## Required action
What lines in the records below include the word "addrb"? Return each one.

## Supplied material
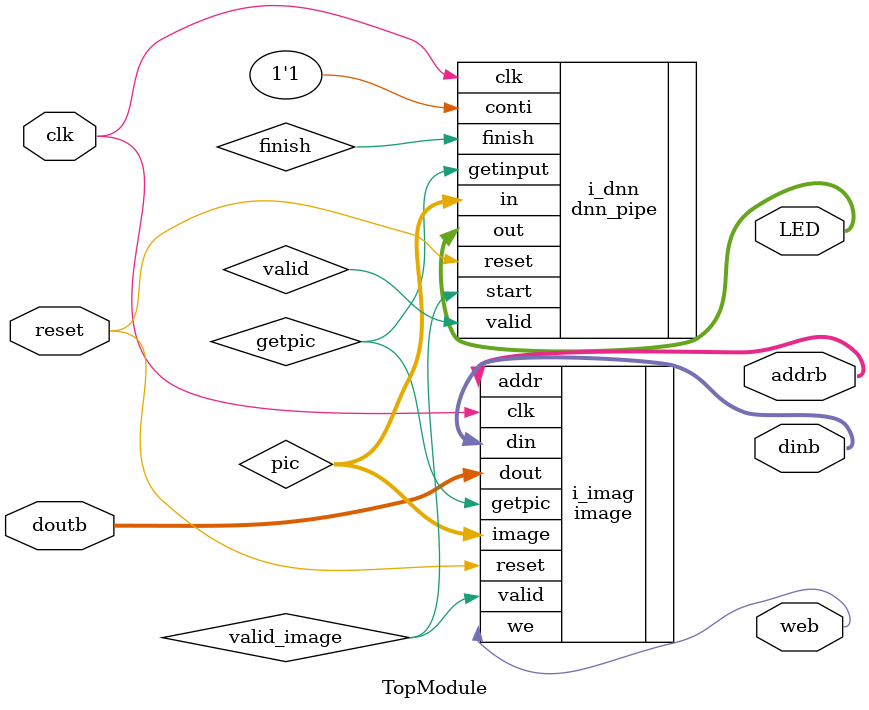
<source format=v>
`timescale 1ns / 1ps
module TopModule(clk,reset,addrb,web,dinb,doutb,LED);

parameter WIDTH = 8;
parameter PIX_W = 28;
parameter PIX_H = 28;
parameter OUTNODE = 10;

input clk;
input reset;
output [7:0] addrb;
output web;
output [31:0] dinb;
input [31:0] doutb;
output [3:0] LED;

wire [WIDTH*PIX_H*PIX_W-1:0] pic;
wire [$clog2(OUTNODE)-1:0] out;
wire valid, valid_image;
wire [WIDTH*OUTNODE-1:0] out12;
wire finish;
wire getpic;

image #(.WIDTH(WIDTH),.PIX_W(PIX_W), .PIX_H(PIX_H)) i_imag(.clk(clk), .reset(reset), .we(web), .addr(addrb), .din(dinb), .dout(doutb), .image(pic), .valid(valid_image), .getpic(getpic));
dnn_pipe #(.WIDTH(WIDTH), .INNODE(PIX_W*PIX_H), .OUTNODE(OUTNODE)) i_dnn(.clk(clk), .reset(reset), .in(pic), .out(LED), .start(valid_image), .valid(valid), .finish(finish), .conti(1'b1), .getinput(getpic));
//SevenSegment i_seg(.clk(clk), .reset(reset), .num(out), .seg(SEG), .valid(valid));

endmodule

</source>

## Answer to this task
module TopModule(clk,reset,addrb,web,dinb,doutb,LED);
output [7:0] addrb;
image #(.WIDTH(WIDTH),.PIX_W(PIX_W), .PIX_H(PIX_H)) i_imag(.clk(clk), .reset(reset), .we(web), .addr(addrb), .din(dinb), .dout(doutb), .image(pic), .valid(valid_image), .getpic(getpic));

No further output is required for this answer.